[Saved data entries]
====

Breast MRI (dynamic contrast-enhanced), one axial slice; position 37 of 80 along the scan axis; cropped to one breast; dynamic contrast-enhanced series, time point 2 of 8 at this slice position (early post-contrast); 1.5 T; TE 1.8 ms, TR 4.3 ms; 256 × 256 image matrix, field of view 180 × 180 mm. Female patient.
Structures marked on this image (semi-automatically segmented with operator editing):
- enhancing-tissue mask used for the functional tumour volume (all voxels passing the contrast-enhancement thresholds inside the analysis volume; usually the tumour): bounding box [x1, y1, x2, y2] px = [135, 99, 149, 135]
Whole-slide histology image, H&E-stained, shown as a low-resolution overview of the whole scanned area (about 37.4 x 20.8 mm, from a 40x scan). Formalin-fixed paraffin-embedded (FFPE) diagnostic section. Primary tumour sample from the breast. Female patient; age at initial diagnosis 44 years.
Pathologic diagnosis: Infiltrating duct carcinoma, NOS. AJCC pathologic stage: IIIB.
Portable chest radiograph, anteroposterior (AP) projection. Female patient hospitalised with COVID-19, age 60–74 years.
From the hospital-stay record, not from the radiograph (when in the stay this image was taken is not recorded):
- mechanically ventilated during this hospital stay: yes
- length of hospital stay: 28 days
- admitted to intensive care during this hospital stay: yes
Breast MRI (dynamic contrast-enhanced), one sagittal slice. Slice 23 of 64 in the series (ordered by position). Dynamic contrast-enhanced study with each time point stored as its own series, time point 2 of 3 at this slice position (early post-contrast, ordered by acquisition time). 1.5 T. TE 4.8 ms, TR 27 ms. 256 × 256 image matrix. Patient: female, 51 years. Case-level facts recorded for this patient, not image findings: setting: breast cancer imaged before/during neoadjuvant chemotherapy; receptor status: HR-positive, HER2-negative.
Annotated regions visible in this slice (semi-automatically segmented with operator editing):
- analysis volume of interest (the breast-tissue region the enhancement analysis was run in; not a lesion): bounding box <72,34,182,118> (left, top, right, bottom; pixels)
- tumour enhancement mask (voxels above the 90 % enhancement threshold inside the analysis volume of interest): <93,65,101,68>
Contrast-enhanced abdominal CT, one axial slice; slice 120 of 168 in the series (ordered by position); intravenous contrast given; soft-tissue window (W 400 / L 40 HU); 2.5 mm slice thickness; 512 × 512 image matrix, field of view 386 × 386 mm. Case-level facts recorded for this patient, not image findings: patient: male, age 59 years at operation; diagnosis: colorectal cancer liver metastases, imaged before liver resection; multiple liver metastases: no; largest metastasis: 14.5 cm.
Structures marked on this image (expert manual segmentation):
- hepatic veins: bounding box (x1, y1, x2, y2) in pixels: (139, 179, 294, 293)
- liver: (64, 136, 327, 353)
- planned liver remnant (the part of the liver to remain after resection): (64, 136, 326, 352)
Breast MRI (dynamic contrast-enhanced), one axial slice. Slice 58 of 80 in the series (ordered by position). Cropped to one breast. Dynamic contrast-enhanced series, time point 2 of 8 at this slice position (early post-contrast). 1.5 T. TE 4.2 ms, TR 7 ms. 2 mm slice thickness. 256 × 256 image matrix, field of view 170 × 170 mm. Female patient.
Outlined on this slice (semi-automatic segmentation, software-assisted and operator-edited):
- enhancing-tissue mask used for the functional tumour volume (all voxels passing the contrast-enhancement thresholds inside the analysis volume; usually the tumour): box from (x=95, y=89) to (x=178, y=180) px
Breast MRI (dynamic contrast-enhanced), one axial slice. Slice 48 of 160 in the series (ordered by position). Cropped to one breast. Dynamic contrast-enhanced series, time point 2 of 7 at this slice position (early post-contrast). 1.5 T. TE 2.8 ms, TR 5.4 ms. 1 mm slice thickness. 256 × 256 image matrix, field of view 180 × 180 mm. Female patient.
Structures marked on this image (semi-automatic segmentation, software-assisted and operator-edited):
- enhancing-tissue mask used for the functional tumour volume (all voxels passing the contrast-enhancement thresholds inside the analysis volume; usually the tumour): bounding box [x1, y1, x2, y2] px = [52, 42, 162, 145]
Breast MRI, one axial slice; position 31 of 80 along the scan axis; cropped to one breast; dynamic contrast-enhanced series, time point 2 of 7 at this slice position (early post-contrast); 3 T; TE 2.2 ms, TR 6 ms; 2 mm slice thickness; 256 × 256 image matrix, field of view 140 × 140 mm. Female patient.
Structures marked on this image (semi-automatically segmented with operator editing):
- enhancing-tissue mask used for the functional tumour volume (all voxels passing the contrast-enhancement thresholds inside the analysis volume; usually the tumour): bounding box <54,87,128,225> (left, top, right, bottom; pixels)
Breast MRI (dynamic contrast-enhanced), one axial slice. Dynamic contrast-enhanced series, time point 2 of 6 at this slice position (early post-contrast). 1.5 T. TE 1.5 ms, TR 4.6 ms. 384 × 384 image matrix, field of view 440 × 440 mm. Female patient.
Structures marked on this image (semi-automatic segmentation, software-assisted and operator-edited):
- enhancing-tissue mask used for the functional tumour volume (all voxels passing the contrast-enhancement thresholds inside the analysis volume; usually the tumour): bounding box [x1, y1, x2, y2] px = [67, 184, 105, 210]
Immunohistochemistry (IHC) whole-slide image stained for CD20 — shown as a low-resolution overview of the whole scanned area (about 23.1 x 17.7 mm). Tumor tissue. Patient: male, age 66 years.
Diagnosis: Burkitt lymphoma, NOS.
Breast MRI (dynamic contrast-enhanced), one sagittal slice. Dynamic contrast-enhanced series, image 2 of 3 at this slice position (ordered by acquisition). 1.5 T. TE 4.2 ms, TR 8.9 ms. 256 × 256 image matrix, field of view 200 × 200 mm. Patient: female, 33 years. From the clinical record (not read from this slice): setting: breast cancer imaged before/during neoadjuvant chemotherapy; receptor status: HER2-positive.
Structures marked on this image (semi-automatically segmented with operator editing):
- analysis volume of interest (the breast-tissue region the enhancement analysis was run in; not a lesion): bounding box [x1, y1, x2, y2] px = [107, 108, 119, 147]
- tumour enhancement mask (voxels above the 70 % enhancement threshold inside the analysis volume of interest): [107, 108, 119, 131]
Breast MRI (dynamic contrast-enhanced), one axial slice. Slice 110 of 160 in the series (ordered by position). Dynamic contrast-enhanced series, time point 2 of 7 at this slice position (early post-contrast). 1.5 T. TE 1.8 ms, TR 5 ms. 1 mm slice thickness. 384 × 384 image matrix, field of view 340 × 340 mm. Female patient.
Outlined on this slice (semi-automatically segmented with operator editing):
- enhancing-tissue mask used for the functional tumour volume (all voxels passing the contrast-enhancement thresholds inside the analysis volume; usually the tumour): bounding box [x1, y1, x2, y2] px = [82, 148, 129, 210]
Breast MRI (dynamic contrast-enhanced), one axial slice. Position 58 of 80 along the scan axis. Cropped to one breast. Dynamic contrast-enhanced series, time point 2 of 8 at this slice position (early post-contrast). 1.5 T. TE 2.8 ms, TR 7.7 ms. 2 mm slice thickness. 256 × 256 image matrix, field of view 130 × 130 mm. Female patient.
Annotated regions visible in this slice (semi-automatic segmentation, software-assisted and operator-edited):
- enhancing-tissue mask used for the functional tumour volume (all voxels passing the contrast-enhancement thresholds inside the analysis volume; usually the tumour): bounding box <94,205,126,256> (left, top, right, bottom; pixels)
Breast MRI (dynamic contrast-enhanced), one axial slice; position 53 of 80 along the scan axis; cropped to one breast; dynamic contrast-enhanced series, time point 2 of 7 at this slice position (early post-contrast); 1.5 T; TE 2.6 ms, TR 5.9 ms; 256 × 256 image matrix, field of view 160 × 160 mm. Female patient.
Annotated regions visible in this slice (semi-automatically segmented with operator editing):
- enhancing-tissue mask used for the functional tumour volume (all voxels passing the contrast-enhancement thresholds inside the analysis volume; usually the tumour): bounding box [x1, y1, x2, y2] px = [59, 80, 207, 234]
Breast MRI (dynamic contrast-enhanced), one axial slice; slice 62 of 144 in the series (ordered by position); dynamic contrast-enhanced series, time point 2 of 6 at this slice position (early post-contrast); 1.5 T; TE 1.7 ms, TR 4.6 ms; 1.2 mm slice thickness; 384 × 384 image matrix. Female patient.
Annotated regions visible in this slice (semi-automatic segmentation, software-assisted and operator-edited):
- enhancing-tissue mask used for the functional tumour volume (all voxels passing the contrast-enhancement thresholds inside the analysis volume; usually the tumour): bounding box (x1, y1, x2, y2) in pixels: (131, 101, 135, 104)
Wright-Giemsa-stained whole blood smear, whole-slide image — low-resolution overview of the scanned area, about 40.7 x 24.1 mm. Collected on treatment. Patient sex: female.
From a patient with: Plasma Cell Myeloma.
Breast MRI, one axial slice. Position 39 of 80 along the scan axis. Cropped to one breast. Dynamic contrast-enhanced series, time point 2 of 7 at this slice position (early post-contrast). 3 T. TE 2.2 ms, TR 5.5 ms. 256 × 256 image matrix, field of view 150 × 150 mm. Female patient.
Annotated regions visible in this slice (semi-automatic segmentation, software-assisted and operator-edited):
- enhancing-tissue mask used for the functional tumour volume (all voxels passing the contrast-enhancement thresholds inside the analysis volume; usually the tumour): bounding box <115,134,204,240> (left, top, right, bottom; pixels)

====

◆ Assignment
Look above for the line with "Structures marked on this image (expert" and the line with "slice. Slice 48". Retype those two lines and every line between them exactly, adding nothing.

◆ The completed task
Structures marked on this image (expert manual segmentation):
- hepatic veins: bounding box (x1, y1, x2, y2) in pixels: (139, 179, 294, 293)
- liver: (64, 136, 327, 353)
- planned liver remnant (the part of the liver to remain after resection): (64, 136, 326, 352)
Breast MRI (dynamic contrast-enhanced), one axial slice. Slice 58 of 80 in the series (ordered by position). Cropped to one breast. Dynamic contrast-enhanced series, time point 2 of 8 at this slice position (early post-contrast). 1.5 T. TE 4.2 ms, TR 7 ms. 2 mm slice thickness. 256 × 256 image matrix, field of view 170 × 170 mm. Female patient.
Outlined on this slice (semi-automatic segmentation, software-assisted and operator-edited):
- enhancing-tissue mask used for the functional tumour volume (all voxels passing the contrast-enhancement thresholds inside the analysis volume; usually the tumour): box from (x=95, y=89) to (x=178, y=180) px
Breast MRI (dynamic contrast-enhanced), one axial slice. Slice 48 of 160 in the series (ordered by position). Cropped to one breast. Dynamic contrast-enhanced series, time point 2 of 7 at this slice position (early post-contrast). 1.5 T. TE 2.8 ms, TR 5.4 ms. 1 mm slice thickness. 256 × 256 image matrix, field of view 180 × 180 mm. Female patient.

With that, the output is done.